Direction:
Recast the stretch from the start of the items below through the line containing "genus: Spiraea" as a numbered list, omitting any blank lines.
☆ ☆ ☆ ☆
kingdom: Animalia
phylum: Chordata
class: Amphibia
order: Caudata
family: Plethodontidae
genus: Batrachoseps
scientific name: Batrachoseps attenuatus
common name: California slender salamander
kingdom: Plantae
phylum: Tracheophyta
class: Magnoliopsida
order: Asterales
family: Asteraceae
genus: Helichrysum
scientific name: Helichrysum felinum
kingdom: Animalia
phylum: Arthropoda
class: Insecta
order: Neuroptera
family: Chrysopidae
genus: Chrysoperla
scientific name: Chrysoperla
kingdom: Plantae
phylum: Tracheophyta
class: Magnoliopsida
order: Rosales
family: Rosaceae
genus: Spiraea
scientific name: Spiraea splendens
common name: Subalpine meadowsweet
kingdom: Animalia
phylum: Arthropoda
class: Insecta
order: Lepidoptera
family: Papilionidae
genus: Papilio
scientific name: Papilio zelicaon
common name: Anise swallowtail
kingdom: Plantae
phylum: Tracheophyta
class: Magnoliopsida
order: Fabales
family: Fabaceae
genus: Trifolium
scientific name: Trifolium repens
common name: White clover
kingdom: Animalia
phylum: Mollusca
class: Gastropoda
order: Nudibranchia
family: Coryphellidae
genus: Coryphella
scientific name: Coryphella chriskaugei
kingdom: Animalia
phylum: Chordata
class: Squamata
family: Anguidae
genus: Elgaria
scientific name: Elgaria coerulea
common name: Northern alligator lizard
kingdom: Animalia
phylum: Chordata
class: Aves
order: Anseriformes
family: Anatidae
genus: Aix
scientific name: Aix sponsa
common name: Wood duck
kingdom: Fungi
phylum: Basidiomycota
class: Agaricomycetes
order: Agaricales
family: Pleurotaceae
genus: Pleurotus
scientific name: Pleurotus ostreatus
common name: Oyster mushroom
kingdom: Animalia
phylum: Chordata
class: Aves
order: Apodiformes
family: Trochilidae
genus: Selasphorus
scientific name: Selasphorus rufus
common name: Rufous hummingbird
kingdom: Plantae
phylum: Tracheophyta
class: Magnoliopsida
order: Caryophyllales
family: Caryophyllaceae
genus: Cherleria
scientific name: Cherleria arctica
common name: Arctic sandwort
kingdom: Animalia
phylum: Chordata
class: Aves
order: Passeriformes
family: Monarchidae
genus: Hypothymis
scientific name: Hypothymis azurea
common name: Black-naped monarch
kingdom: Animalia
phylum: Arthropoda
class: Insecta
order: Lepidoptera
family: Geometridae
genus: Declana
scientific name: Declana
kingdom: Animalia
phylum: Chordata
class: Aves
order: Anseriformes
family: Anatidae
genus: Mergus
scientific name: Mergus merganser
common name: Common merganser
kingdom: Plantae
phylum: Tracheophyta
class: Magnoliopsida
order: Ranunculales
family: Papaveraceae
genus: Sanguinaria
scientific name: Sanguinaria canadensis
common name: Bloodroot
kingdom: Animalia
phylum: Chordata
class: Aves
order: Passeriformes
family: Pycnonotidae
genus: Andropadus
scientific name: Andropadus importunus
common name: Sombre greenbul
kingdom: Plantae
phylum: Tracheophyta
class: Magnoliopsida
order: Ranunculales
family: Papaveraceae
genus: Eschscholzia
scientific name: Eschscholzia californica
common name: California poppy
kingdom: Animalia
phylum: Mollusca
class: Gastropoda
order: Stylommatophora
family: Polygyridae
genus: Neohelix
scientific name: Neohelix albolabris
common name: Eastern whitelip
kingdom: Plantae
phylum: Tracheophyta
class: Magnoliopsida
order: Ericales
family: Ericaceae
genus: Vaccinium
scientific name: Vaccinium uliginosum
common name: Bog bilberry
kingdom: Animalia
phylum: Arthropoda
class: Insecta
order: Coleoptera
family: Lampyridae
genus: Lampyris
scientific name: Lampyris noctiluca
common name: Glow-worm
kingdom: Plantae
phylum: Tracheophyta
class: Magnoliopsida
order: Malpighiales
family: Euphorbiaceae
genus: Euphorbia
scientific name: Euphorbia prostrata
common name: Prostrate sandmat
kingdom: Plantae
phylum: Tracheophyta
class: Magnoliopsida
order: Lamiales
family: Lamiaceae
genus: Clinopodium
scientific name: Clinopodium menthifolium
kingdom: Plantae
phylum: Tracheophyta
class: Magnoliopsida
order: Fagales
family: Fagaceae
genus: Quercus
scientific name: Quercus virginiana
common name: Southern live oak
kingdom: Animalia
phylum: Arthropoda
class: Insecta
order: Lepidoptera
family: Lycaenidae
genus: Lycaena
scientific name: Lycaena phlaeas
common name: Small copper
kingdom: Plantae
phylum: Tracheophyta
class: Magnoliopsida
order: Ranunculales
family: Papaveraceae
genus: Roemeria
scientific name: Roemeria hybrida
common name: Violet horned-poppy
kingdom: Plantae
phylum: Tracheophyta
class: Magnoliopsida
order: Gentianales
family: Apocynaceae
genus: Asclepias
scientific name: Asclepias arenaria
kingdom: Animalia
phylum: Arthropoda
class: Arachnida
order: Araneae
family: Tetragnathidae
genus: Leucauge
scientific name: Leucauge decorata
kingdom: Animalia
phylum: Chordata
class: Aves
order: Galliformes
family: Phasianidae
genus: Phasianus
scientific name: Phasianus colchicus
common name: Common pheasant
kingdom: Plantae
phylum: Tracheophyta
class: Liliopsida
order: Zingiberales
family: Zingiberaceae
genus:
☆ ☆ ☆ ☆
Response:
1. kingdom: Animalia
2. phylum: Chordata
3. class: Amphibia
4. order: Caudata
5. family: Plethodontidae
6. genus: Batrachoseps
7. scientific name: Batrachoseps attenuatus
8. common name: California slender salamander
9. kingdom: Plantae
10. phylum: Tracheophyta
11. class: Magnoliopsida
12. order: Asterales
13. family: Asteraceae
14. genus: Helichrysum
15. scientific name: Helichrysum felinum
16. kingdom: Animalia
17. phylum: Arthropoda
18. class: Insecta
19. order: Neuroptera
20. family: Chrysopidae
21. genus: Chrysoperla
22. scientific name: Chrysoperla
23. kingdom: Plantae
24. phylum: Tracheophyta
25. class: Magnoliopsida
26. order: Rosales
27. family: Rosaceae
28. genus: Spiraea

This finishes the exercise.